85% of gastroenterologists are now suggesting that patients try the low FODMAP diet as a first line approach to IBS management.
This may come as a surprise, BUT at Ignite, we actually consider the low FODMAP diet as a SECOND LINE therapy – not first! The low FODMAP diet can help up to 75% of patients manage their IBS symptoms. However, it’s not without consequence. The low FODMAP diet is restrictive, and when done without dietitian supervision, is often done incorrectly. This is a problem because:
- The low FODMAP diet is meant to be SHORT TERM. Many patients come to us having followed it for >12 weeks, the maximum recommended time for the low FODMAP diet and has negative consequences on your gut microbiota and food relationship.
- It can be unnecessarily restrictive. I’ll talk later about personalized nutrition – however, when you see a dietitian at our practice for help with an IBS diet, we’re going to personalize it to you. Your symptoms may paint a picture where we don’t have to eliminate all FODMAP’s, or even better – may not even have to try the low FODMAP diet!
- In mild IBS and constipation, there are strategies that work as well as the low FODMAP diet. Again – in our practice we really want to suss out what is most important to YOUR individual symptoms. We listen to your case and act like ‘Sherlock Holmes’ – figuring out what the underlying problem is, so we don’t have to be so restrictive! That isn’t to say we won’t use the low FODMAP diet (many times we do), but often, other strategies can complement or replace this!
- we often see patients with chronic constipation diagnosed with IBS. When we fix the constipation, we can often solve the issues with bloating – without considering an ‘IBS’ intervention!
In past years, there has been much skepticism about the efficacy of the low FODMAP diet. However, with more research, practitioners have begun to realize the low FODMAP diet not only helps manage symptoms, but may have significant impacts on the gut microbiota, both good and bad – all of which we need to take into careful consideration when working with our patients.
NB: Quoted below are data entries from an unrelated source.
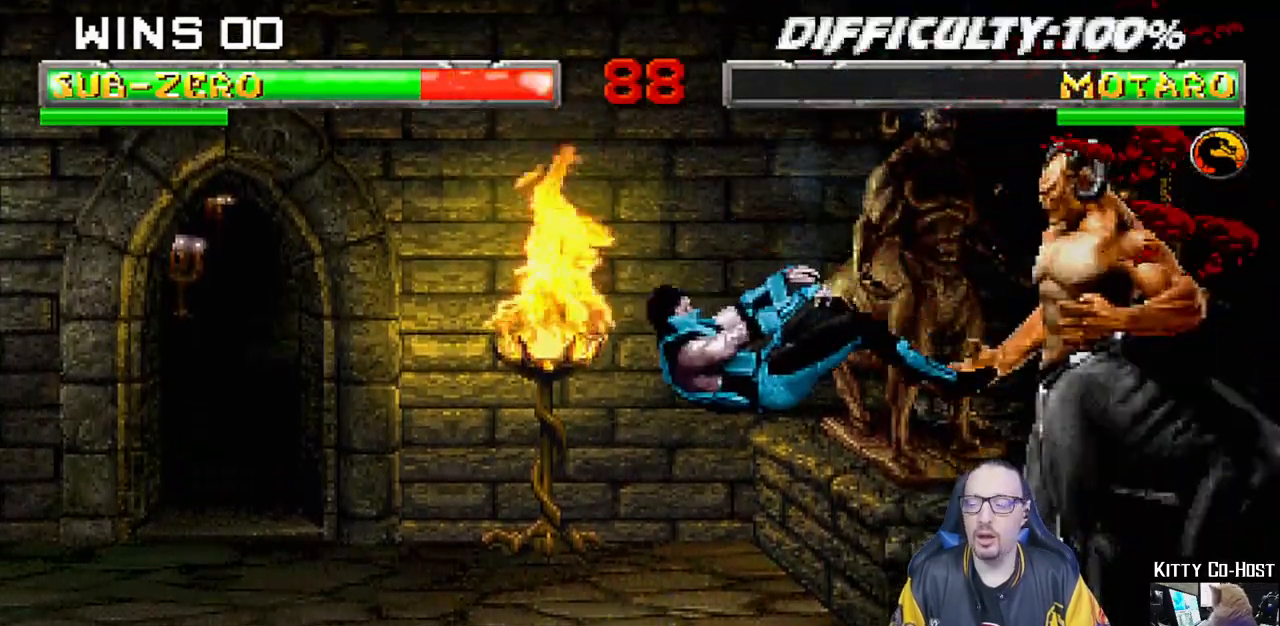
{"buttons": ["R1", "DPAD_DOWN", "DPAD_LEFT"], "left_stick": "center", "right_stick": "center", "events": [[17, "DPAD_DOWN", "down"], [17, "DPAD_LEFT", "down"], [50, "R1", "down"]]}
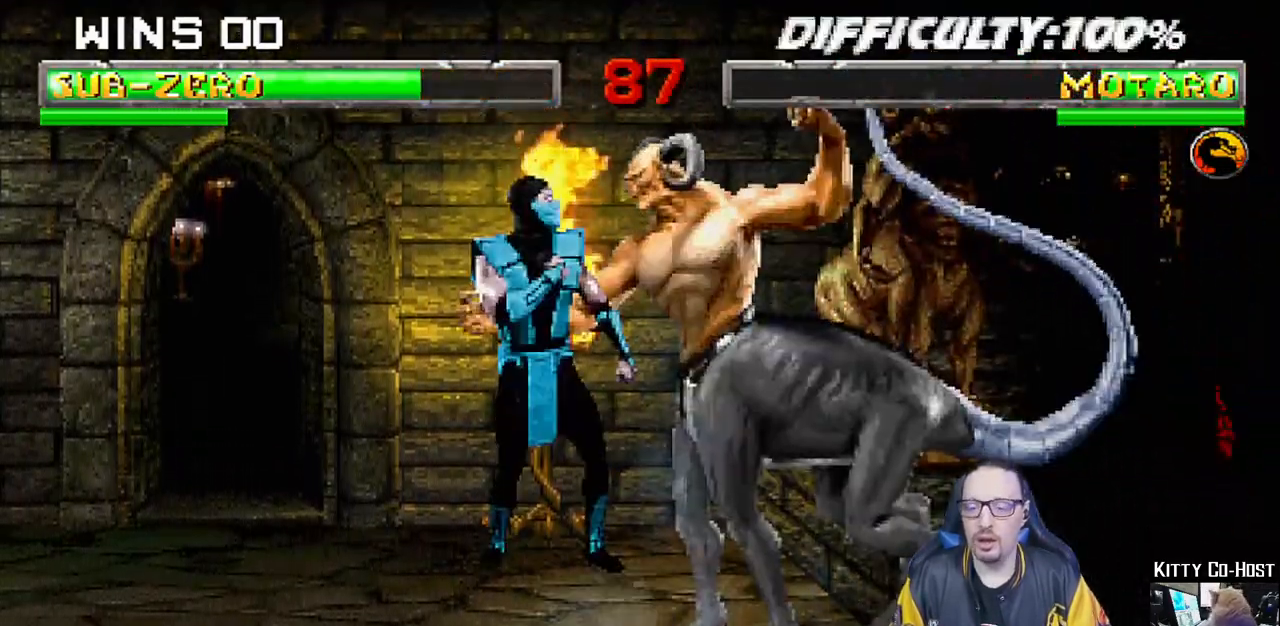
{"buttons": [], "left_stick": "center", "right_stick": "center", "events": [[250, "DPAD_LEFT", "up"], [300, "DPAD_DOWN", "up"], [417, "R1", "up"]]}
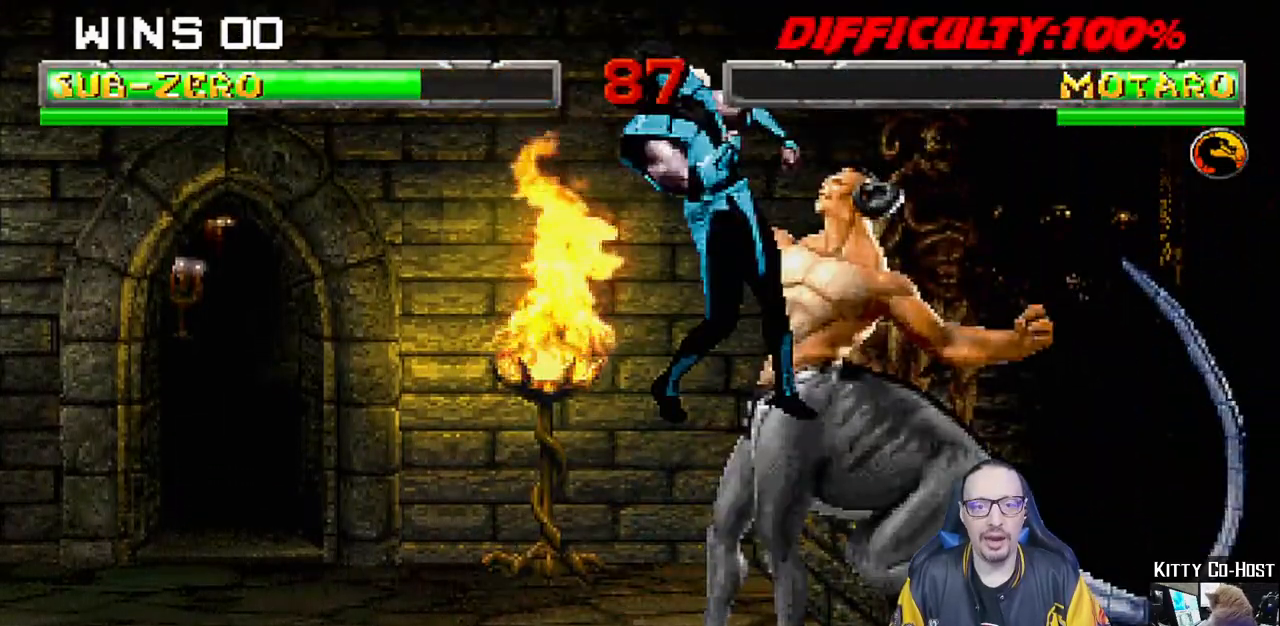
{"buttons": ["L1", "R1"], "left_stick": "center", "right_stick": "center", "events": [[83, "DPAD_DOWN", "down"], [100, "DPAD_LEFT", "down"], [100, "L1", "down"], [167, "DPAD_DOWN", "up"], [183, "R1", "down"], [267, "DPAD_LEFT", "up"], [283, "DPAD_DOWN", "down"], [300, "L1", "up"], [317, "R1", "up"], [350, "L1", "down"], [367, "DPAD_LEFT", "down"], [450, "R1", "down"], [483, "DPAD_DOWN", "up"], [483, "DPAD_LEFT", "up"]]}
- The low FODMAP diet is now recognized as one of the most impactful ways to manage IBS symptoms
- We need to understand WHO is appropriate for the low FODMAP diet instead of suggesting it to everyone (a dietitian can help with that!)
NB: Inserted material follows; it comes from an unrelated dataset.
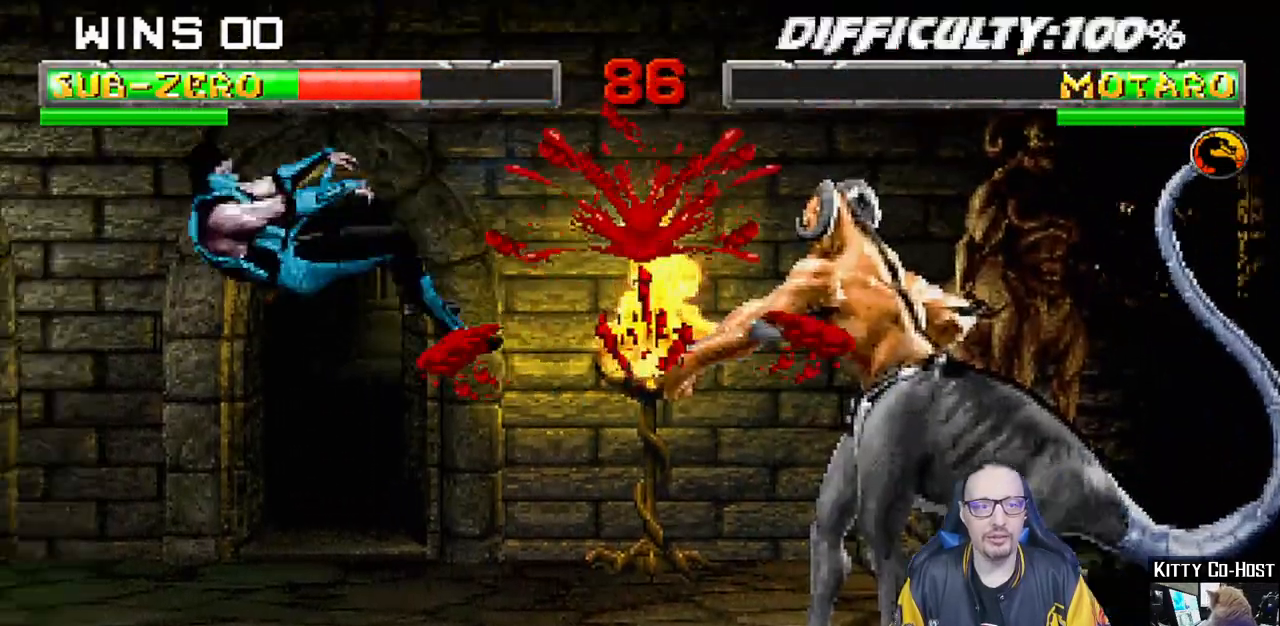
{"buttons": ["R1"], "left_stick": "center", "right_stick": "center", "events": [[33, "DPAD_DOWN", "down"], [100, "R1", "up"], [217, "DPAD_LEFT", "down"], [350, "R1", "down"], [450, "DPAD_DOWN", "up"], [450, "DPAD_LEFT", "up"], [483, "L1", "up"]]}
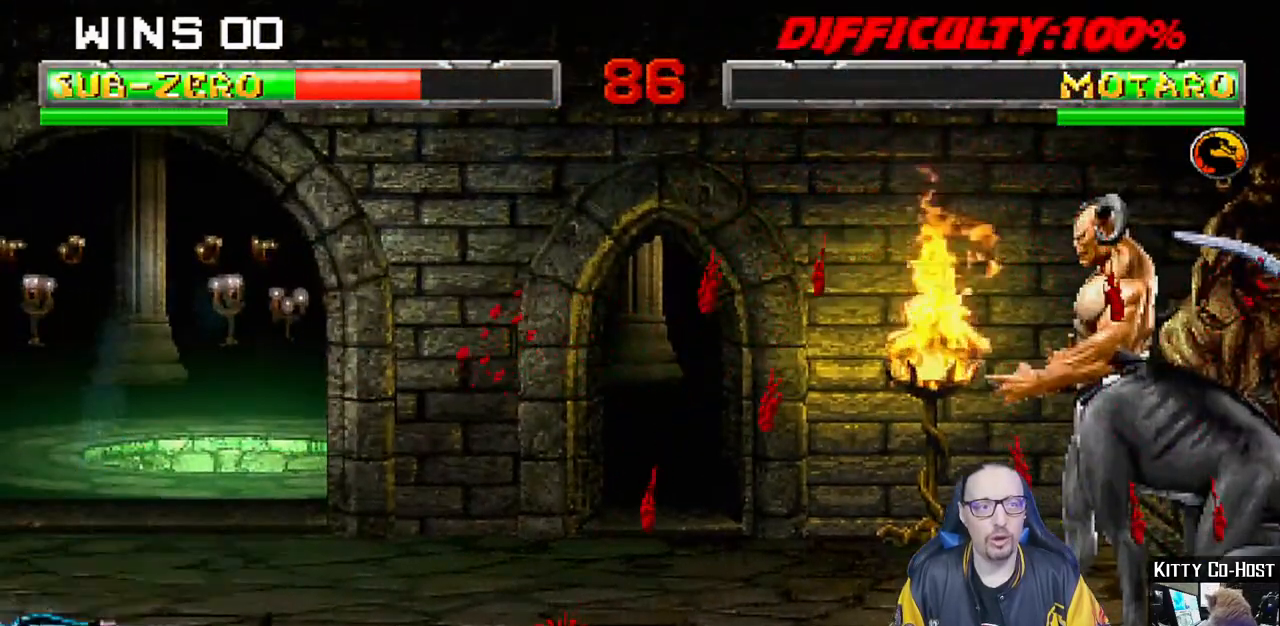
{"buttons": ["L1", "DPAD_RIGHT"], "left_stick": "center", "right_stick": "center", "events": [[17, "R1", "up"], [450, "DPAD_RIGHT", "down"], [500, "L1", "down"]]}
- There are implications of the low FODMAP diet on the gut microbiota AND how the gut microbiota functions. These may be both negative (decrease in good bacteria) and positive changes (changes in bacterial function improving health and symptom perception) – more research is needed
- Ultimately – the low FODMAP diet is ONE tool to help manage IBS that can have both positive and negative consequences. Working with a specialized IBS dietitian is key!